Texas Instruments (TXN) — Q1 2026 results
Texas Instruments posted adjusted EPS of $1.28 versus the $1.19 consensus, a beat of 7.6%, with revenue of $4.07 billion ahead of the $3.93 billion estimate. Management guided second-quarter revenue to a range of $4.10–$4.40 billion, the midpoint of which at $4.25 billion was above the $4.08 billion Street forecast. TXN shares gained +3.4% in after-hours to approximately $184.20, adding a further constructive data point to the semiconductor cycle narrative.
What today sets up for tomorrow
Wednesday, April 22, 2026 presents a dense slate of catalysts that will demand close attention from market participants. The Iran ceasefire deadline officially expires at 06:00 ET Wednesday morning, and the diplomatic framework reported Tuesday afternoon remains unconfirmed by official government sources. Any breakdown in those discussions could rapidly reverse Tuesday’s oil retreat and reignite the geopolitical risk premium that weighed on equities through the prior week as detailed in Monday’s market close report.
The Alphabet after-hours beat and Texas Instruments guidance raise are likely to lift technology and semiconductor names at the open, partially offsetting any drag from Tesla’s delivery miss. S&P 500 futures were trading near 7,188 as of 8:00 p.m. ET, implying a potential gap higher of approximately 0.6% if geopolitical conditions remain stable through the overnight session.

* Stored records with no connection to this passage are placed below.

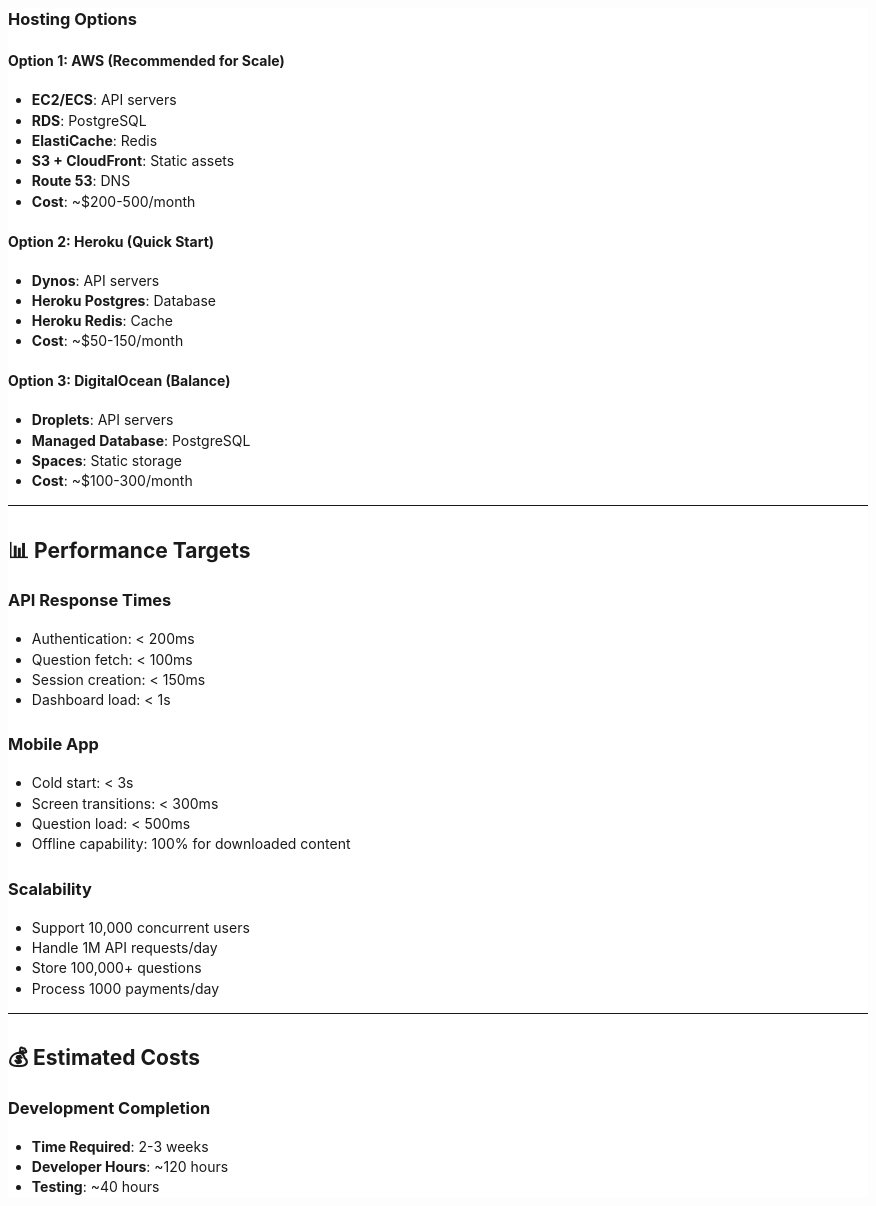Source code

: ### Hosting Options

#### Option 1: AWS (Recommended for Scale)
- **EC2/ECS**: API servers
- **RDS**: PostgreSQL
- **ElastiCache**: Redis
- **S3 + CloudFront**: Static assets
- **Route 53**: DNS
- **Cost**: ~$200-500/month

#### Option 2: Heroku (Quick Start)
- **Dynos**: API servers
- **Heroku Postgres**: Database
- **Heroku Redis**: Cache
- **Cost**: ~$50-150/month

#### Option 3: DigitalOcean (Balance)
- **Droplets**: API servers
- **Managed Database**: PostgreSQL
- **Spaces**: Static storage
- **Cost**: ~$100-300/month

---

## 📊 Performance Targets

### API Response Times
- Authentication: < 200ms
- Question fetch: < 100ms
- Session creation: < 150ms
- Dashboard load: < 1s

### Mobile App
- Cold start: < 3s
- Screen transitions: < 300ms
- Question load: < 500ms
- Offline capability: 100% for downloaded content

### Scalability
- Support 10,000 concurrent users
- Handle 1M API requests/day
- Store 100,000+ questions
- Process 1000 payments/day

---

## 💰 Estimated Costs

### Development Completion
- **Time Required**: 2-3 weeks
- **Developer Hours**: ~120 hours
- **Testing**: ~40 hours
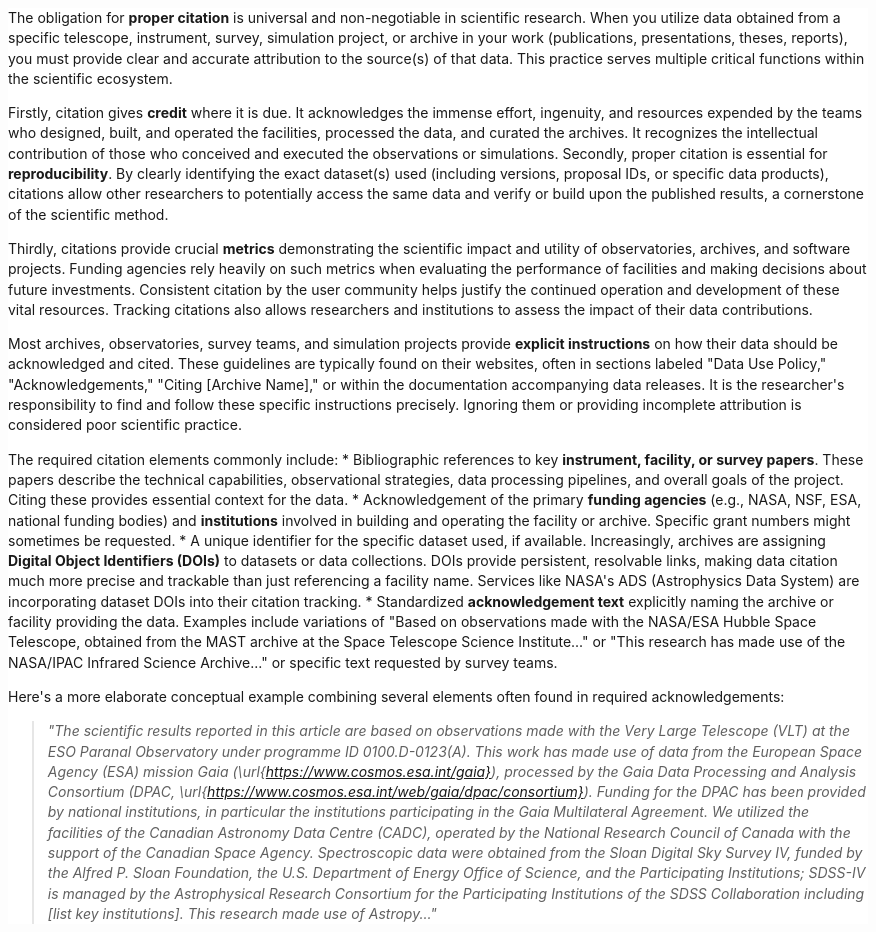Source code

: The obligation for **proper citation** is universal and non-negotiable in scientific research. When you utilize data obtained from a specific telescope, instrument, survey, simulation project, or archive in your work (publications, presentations, theses, reports), you must provide clear and accurate attribution to the source(s) of that data. This practice serves multiple critical functions within the scientific ecosystem.

Firstly, citation gives **credit** where it is due. It acknowledges the immense effort, ingenuity, and resources expended by the teams who designed, built, and operated the facilities, processed the data, and curated the archives. It recognizes the intellectual contribution of those who conceived and executed the observations or simulations. Secondly, proper citation is essential for **reproducibility**. By clearly identifying the exact dataset(s) used (including versions, proposal IDs, or specific data products), citations allow other researchers to potentially access the same data and verify or build upon the published results, a cornerstone of the scientific method.

Thirdly, citations provide crucial **metrics** demonstrating the scientific impact and utility of observatories, archives, and software projects. Funding agencies rely heavily on such metrics when evaluating the performance of facilities and making decisions about future investments. Consistent citation by the user community helps justify the continued operation and development of these vital resources. Tracking citations also allows researchers and institutions to assess the impact of their data contributions.

 Most archives, observatories, survey teams, and simulation projects provide **explicit instructions** on how their data should be acknowledged and cited. These guidelines are typically found on their websites, often in sections labeled "Data Use Policy," "Acknowledgements," "Citing [Archive Name]," or within the documentation accompanying data releases. It is the researcher's responsibility to find and follow these specific instructions precisely. Ignoring them or providing incomplete attribution is considered poor scientific practice.

The required citation elements commonly include:
    *   Bibliographic references to key **instrument, facility, or survey papers**. These papers describe the technical capabilities, observational strategies, data processing pipelines, and overall goals of the project. Citing these provides essential context for the data.
    *   Acknowledgement of the primary **funding agencies** (e.g., NASA, NSF, ESA, national funding bodies) and **institutions** involved in building and operating the facility or archive. Specific grant numbers might sometimes be requested.
    *   A unique identifier for the specific dataset used, if available. Increasingly, archives are assigning **Digital Object Identifiers (DOIs)** to datasets or data collections. DOIs provide persistent, resolvable links, making data citation much more precise and trackable than just referencing a facility name. Services like NASA's ADS (Astrophysics Data System) are incorporating dataset DOIs into their citation tracking.
    *   Standardized **acknowledgement text** explicitly naming the archive or facility providing the data. Examples include variations of "Based on observations made with the NASA/ESA Hubble Space Telescope, obtained from the MAST archive at the Space Telescope Science Institute..." or "This research has made use of the NASA/IPAC Infrared Science Archive..." or specific text requested by survey teams.

Here's a more elaborate conceptual example combining several elements often found in required acknowledgements:

> *"The scientific results reported in this article are based on observations made with the Very Large Telescope (VLT) at the ESO Paranal Observatory under programme ID 0100.D-0123(A). This work has made use of data from the European Space Agency (ESA) mission Gaia (\url{https://www.cosmos.esa.int/gaia}), processed by the Gaia Data Processing and Analysis Consortium (DPAC, \url{https://www.cosmos.esa.int/web/gaia/dpac/consortium}). Funding for the DPAC has been provided by national institutions, in particular the institutions participating in the Gaia Multilateral Agreement. We utilized the facilities of the Canadian Astronomy Data Centre (CADC), operated by the National Research Council of Canada with the support of the Canadian Space Agency. Spectroscopic data were obtained from the Sloan Digital Sky Survey IV, funded by the Alfred P. Sloan Foundation, the U.S. Department of Energy Office of Science, and the Participating Institutions; SDSS-IV is managed by the Astrophysical Research Consortium for the Participating Institutions of the SDSS Collaboration including [list key institutions]. This research made use of Astropy..."*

On the economic calendar, Wednesday brings existing home sales for March (consensus: 4.18 million annualised units, 10:00 a.m. ET) and the weekly crude oil inventories report from the Energy Information Administration (10:30 a.m. ET), which will carry heightened significance given the Hormuz supply disruption narrative. The Fed’s Beige Book is due at 2:00 p.m. ET and will be scrutinised for any regional evidence of tariff or energy-cost pass-through to consumer prices.
| Level / Event | Value | Signal |
|---|---|---|
| S&P 500 — key resistance | 7,200 | A sustained close above 7,200 would reclaim the pre-Hormuz breakdown level and shift near-term momentum firmly bullish |
| S&P 500 — key support | 7,109 | Monday’s closing low; a break back below this level on ceasefire failure would reopen risk toward the 7,050 zone |
| Brent crude resistance | $89.00 | A return above $89 on confirmed Hormuz supply disruption would likely trigger renewed selling in transports and consumer names |
| 10-year Treasury yield | 4.38% | A move above 4.50% on hawkish Beige Book language would compress rate-sensitive multiples in real estate and utilities |
| Iran ceasefire deadline | 06:00 ET Wed. | Any confirmed breakdown in negotiations before New York futures open could trigger a gap-down in equity futures of 0.5%–1.5% |
Tuesday’s session demonstrated that U.S. equities retain sufficient earnings-driven resilience to absorb geopolitical noise when corporate fundamentals provide a credible counter-narrative. Whether that resilience persists into Wednesday will depend heavily on the diplomatic news flow emerging from the Middle East in the hours before the New York open, as well as the market’s capacity to sustain the Alphabet-driven technology momentum alongside a Tesla delivery disappointment that adds a more complicated layer to the electric vehicle sector’s near-term outlook.
This article is published by PreMarket Daily for informational purposes only. Nothing here constitutes financial advice, investment recommendations, or an offer to buy or sell any securities. Always consult a qualified financial professional before making investment decisions.